Source code for ergodic_insurance.result_aggregator

"""Advanced result aggregation framework for Monte Carlo simulations.

This module provides comprehensive aggregation capabilities for simulation results,
supporting hierarchical aggregation, time-series analysis, and memory-efficient
processing of large datasets.
"""

from abc import ABC, abstractmethod
from dataclasses import dataclass, field
import json
from pathlib import Path
from typing import Any, Callable, Dict, List, Optional, Tuple, Union
import warnings

import numpy as np
import pandas as pd
from scipy import stats

from .summary_statistics import TDigest

# Make h5py import optional - it can hang on Windows
# We'll try to import it but skip if it fails or hangs
HAS_H5PY = False
h5py = None

try:
    import os

    # Only try h5py import on non-Windows or if explicitly enabled
    if os.name != "nt" or os.environ.get("ENABLE_H5PY", "").lower() == "true":
        import h5py as h5py_module

        h5py = h5py_module
        HAS_H5PY = True
except (ImportError, OSError, Exception):
    HAS_H5PY = False
    h5py = None



[docs]
@dataclass
class AggregationConfig:
    """Configuration for result aggregation."""
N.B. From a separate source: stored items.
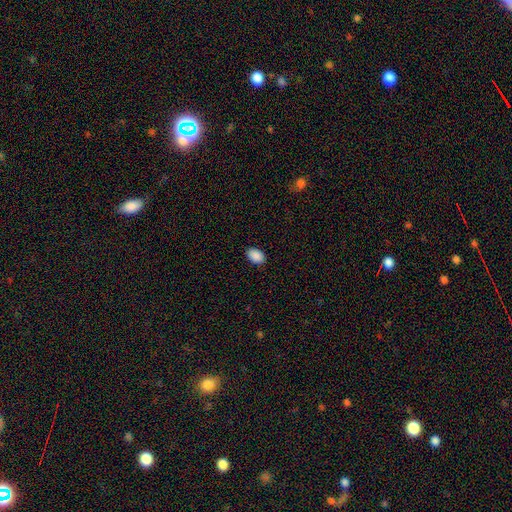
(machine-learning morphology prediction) A smooth galaxy with no disk features (90%) that is in between round and cigar-shaped (87%).

Vote fractions:
- Smooth or featured? smooth: 90% / star or artifact: 7% / featured or disk: 2%
- How rounded? in between: 87% / round: 12% / cigar-shaped: 1%
- Merging? none: 88% / minor disturbance: 9% / major disturbance: 2% / merger: 1%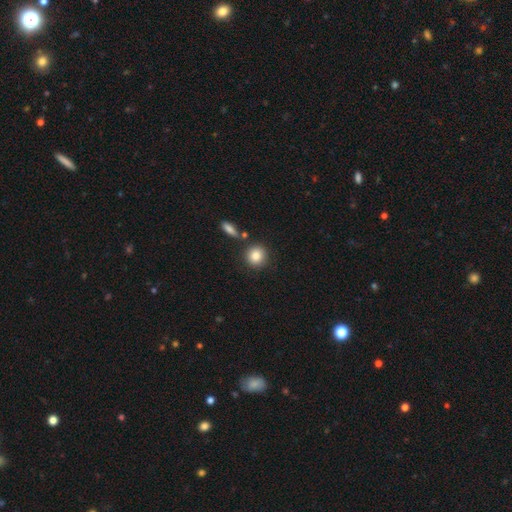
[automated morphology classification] A smooth galaxy with no disk features (85%) that is round (87%). Merging: none (81%).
    percentiles: List[float] = field(default_factory=lambda: [1, 5, 10, 25, 50, 75, 90, 95, 99])
    calculate_moments: bool = True
    calculate_distribution_fit: bool = False
    chunk_size: int = 10_000
    cache_results: bool = True
    precision: int = 6




[docs]
class BaseAggregator(ABC):
    """Abstract base class for result aggregation.

    Provides common functionality for all aggregation types.
    """

    def __init__(self, config: Optional[AggregationConfig] = None):
        """Initialize aggregator with configuration.

        Args:
            config: Aggregation configuration
        """
        self.config = config or AggregationConfig()
        self._cache: Dict[str, Any] = {}


[docs]
    @abstractmethod
    def aggregate(self, data: np.ndarray) -> Dict[str, Any]:
        """Perform aggregation on data.

        Args:
            data: Input data array

        Returns:
            Dictionary of aggregated statistics
        """
        raise NotImplementedError("Subclasses must implement aggregate method")
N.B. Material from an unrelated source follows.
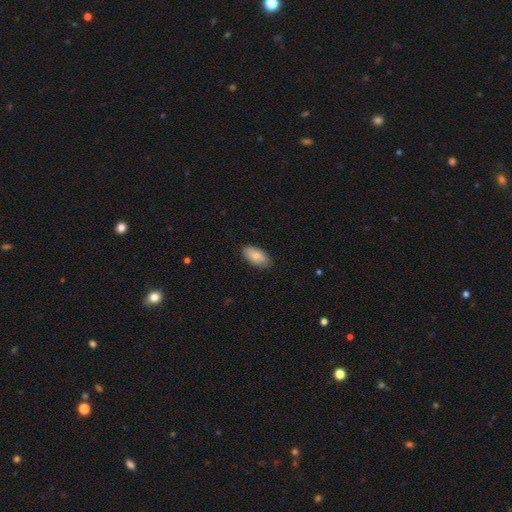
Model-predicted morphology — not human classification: This is clearly a smooth galaxy (83%). How rounded: clearly in between (94%). Merging: clearly none (84%).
    def _get_cache_key(self, data_hash: str, operation: str) -> str:
        """Generate cache key for operation."""
        return f"{data_hash}_{operation}"

    def _cache_result(self, key: str, value: Any) -> Any:
        """Cache and return a result."""
        if self.config.cache_results:
            self._cache[key] = value
        return value

    def _round_value(self, value: Union[float, np.ndarray]) -> Union[float, np.ndarray]:
        """Round value to configured precision."""
        if isinstance(value, np.ndarray):
            return np.round(value, self.config.precision)
        return round(value, self.config.precision)




[docs]
class ResultAggregator(BaseAggregator):
    """Main aggregator for simulation results.
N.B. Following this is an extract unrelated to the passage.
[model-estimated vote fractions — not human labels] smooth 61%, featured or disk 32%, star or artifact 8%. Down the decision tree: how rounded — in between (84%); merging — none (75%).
    Provides comprehensive aggregation of Monte Carlo simulation results
    with support for custom aggregation functions.
    """

    def __init__(
        self,
        config: Optional[AggregationConfig] = None,
        custom_functions: Optional[Dict[str, Callable]] = None,
    ):
        """Initialize result aggregator.

        Args:
            config: Aggregation configuration
            custom_functions: Dictionary of custom aggregation functions
        """
        super().__init__(config)
        self.custom_functions = custom_functions or {}


[docs]
    def aggregate(self, data: np.ndarray) -> Dict[str, Any]:
        """Aggregate simulation results.

        Args:
            data: Array of simulation results

        Returns:
            Dictionary containing all aggregated statistics
        """
        results: Dict[str, Any] = {}

        # Handle empty data
        if len(data) == 0:
            return {
                "count": 0,
                "mean": np.nan,
                "std": np.nan,
                "min": np.nan,
                "max": np.nan,
                "percentiles": {},
                "moments": {
                    "variance": np.nan,
                    "skewness": np.nan,
                    "kurtosis": np.nan,
                    "coefficient_variation": np.nan,
                },
            }

        # Basic statistics
        results["count"] = len(data)
        results["mean"] = self._round_value(np.mean(data))
        results["std"] = self._round_value(np.std(data))
        results["min"] = self._round_value(np.min(data))
        results["max"] = self._round_value(np.max(data))

        # Percentiles
        if self.config.percentiles:
            percentile_values = np.percentile(data, self.config.percentiles)
            results["percentiles"] = {
                f"p{int(p)}": self._round_value(val)
                for p, val in zip(self.config.percentiles, percentile_values)
            }

        # Statistical moments
        if self.config.calculate_moments:
            results["moments"] = self._calculate_moments(data)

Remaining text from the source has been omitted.